**課題内容:**
SEGAへのアフィニトール投与を扱った本文から、「試験登録前6ヵ月以内に1回以」から「3)顔面血管線維腫に対する影響(副次評価項目)」までを一字も変えずにすべて出力せよ。

==== 本文 ====

SEGAの特性ごとのアフィニトール投与の表

SEGA/てんかんに対する前治療

SEGA/てんかんに対する前治療ごとのアフィニトール投与の表

(2010年12月カットオフ、最大の解析対象集団)

有効性

1)SEGA の体積変化(中央画像判定)(主要評価項目)

最大SEGA 病変の体積の中央値[範囲]は、ベースライン時点(n=28)で1.74cm3[0.49 - 14.23]、6ヵ月時点(n=27)で0.93cm3[0.31 - 7.98]であり、主要評価項目である6ヵ月時点の最大SEGA 病変体積のベースラインからの変化は、中央値で0.80cm3[0.06 - 6.25]の有意な縮小であることが認められました(片側Wilcoxon signed rank 検定p <0.001)。
また、60ヵ月時点(n=23)において、最大SEGA病変の体積は中央値1.17cm3[0.21 - 4.39]であり、ベースラインからの変化は中央値で0.50cm3[−0.74 - 9.84]の縮小が認められました。最良総合効果で、30% 以上の体積縮小を認めた被験者の割合は92.9%(26/28 例)、50% 以上の体積縮小を認めた被験者の割合は82.1%(23/28例)でした。

SEGA病変の体積変化

SEGA病変の体積変化(海外データ)のグラフ
SEGA病変の体積変化(海外データ)のグラフ

SEGA病変の最良変化率

SEGA病変の最良変化率(海外データ)のグラフ
SEGA病変の最良変化率(海外データ)のグラフ
2)てんかん発作の頻度(副次評価項目)

試験登録前6ヵ月以内に1回以上のてんかん発作が認められビデオ脳波検査結果が利用可能であった16例において、アフィニトール投与後6ヵ月時点で9例(56.3%)はてんかん発作の頻度が減少し、6例(37.5%)は変化がなく、1 例(6.3%)は増加が認められました。
〈介護者の報告に基づくてんかん発作の頻度〉
介護者の報告による発作頻度の評価(患者の前回来院時からの発作頻度を介護者が記録し、その結果を治験担当医師が介護者に質問することにより実施)では、ベースライン時に日常的にてんかん発作を認める患者の割合が26.9%(7/26 例)であったのに対し、6ヵ月時点では8.0%(2/25 例)、60ヵ月時点では11.1%(2/18例)に減少しました。

3)顔面血管線維腫に対する影響(副次評価項目)

ベースライン時に顔面血管線維腫が認められた被験者は25例でした。6ヵ月、12ヵ月、18ヵ月、24ヵ月及び30ヵ月時点で変化が認められた患者は、それぞれ13/15例(86.7%)、8/14例(57.1%)、7/9例(77.8%)、8/9例(88.9%)及び11/12例(91.7%)でした。当初の計画では、顔面血管線維腫は同じ医師が一貫して評価し、かつベースライン時と比較することとしていましたが、実際には同じ医師が評価していない場合があり、またデジタル写真が毎回撮影されたわけではなかったことから、結果の解釈には注意を要します。

==== 提供データ ====

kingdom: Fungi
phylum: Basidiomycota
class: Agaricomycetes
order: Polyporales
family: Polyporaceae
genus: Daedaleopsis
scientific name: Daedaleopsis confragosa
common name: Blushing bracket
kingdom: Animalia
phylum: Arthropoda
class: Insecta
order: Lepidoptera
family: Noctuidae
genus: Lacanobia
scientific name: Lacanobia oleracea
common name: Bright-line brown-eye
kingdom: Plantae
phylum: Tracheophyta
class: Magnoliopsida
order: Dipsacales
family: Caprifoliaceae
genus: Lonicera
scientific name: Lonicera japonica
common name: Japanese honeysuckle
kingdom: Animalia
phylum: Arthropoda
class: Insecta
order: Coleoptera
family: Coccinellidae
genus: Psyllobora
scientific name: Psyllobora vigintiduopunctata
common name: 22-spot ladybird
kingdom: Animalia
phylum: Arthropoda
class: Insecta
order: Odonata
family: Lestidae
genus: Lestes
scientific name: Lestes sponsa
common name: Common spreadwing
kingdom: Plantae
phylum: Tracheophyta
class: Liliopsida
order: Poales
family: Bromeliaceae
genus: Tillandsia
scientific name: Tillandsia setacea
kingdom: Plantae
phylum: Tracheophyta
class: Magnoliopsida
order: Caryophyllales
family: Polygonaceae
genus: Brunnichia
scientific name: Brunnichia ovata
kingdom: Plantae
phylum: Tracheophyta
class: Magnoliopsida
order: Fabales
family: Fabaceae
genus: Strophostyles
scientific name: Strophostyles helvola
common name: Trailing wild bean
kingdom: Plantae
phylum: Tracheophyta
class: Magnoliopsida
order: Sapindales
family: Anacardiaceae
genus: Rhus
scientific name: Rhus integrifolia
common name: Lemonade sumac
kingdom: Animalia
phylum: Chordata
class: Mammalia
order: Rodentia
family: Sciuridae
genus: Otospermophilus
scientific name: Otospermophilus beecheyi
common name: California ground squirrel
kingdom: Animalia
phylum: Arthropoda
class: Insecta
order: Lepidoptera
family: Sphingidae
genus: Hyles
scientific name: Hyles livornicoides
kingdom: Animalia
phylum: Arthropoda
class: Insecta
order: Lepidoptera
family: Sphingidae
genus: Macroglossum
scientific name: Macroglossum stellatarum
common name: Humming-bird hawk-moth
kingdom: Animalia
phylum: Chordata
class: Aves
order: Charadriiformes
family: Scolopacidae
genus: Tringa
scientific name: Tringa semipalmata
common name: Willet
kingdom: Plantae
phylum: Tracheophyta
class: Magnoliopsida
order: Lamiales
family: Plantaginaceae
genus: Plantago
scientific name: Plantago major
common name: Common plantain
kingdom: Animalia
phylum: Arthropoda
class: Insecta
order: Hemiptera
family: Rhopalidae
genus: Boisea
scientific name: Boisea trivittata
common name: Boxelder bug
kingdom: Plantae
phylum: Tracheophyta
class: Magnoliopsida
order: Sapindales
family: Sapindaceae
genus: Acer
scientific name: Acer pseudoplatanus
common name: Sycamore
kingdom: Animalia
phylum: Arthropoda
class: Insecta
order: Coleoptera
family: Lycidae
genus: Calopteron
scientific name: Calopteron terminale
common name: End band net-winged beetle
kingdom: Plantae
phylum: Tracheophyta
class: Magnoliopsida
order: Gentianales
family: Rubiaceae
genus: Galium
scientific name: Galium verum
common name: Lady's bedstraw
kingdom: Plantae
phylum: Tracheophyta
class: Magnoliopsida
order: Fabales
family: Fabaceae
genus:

====

**出力結果:**
試験登録前6ヵ月以内に1回以上のてんかん発作が認められビデオ脳波検査結果が利用可能であった16例において、アフィニトール投与後6ヵ月時点で9例(56.3%)はてんかん発作の頻度が減少し、6例(37.5%)は変化がなく、1 例(6.3%)は増加が認められました。
〈介護者の報告に基づくてんかん発作の頻度〉
介護者の報告による発作頻度の評価(患者の前回来院時からの発作頻度を介護者が記録し、その結果を治験担当医師が介護者に質問することにより実施)では、ベースライン時に日常的にてんかん発作を認める患者の割合が26.9%(7/26 例)であったのに対し、6ヵ月時点では8.0%(2/25 例)、60ヵ月時点では11.1%(2/18例)に減少しました。

3)顔面血管線維腫に対する影響(副次評価項目)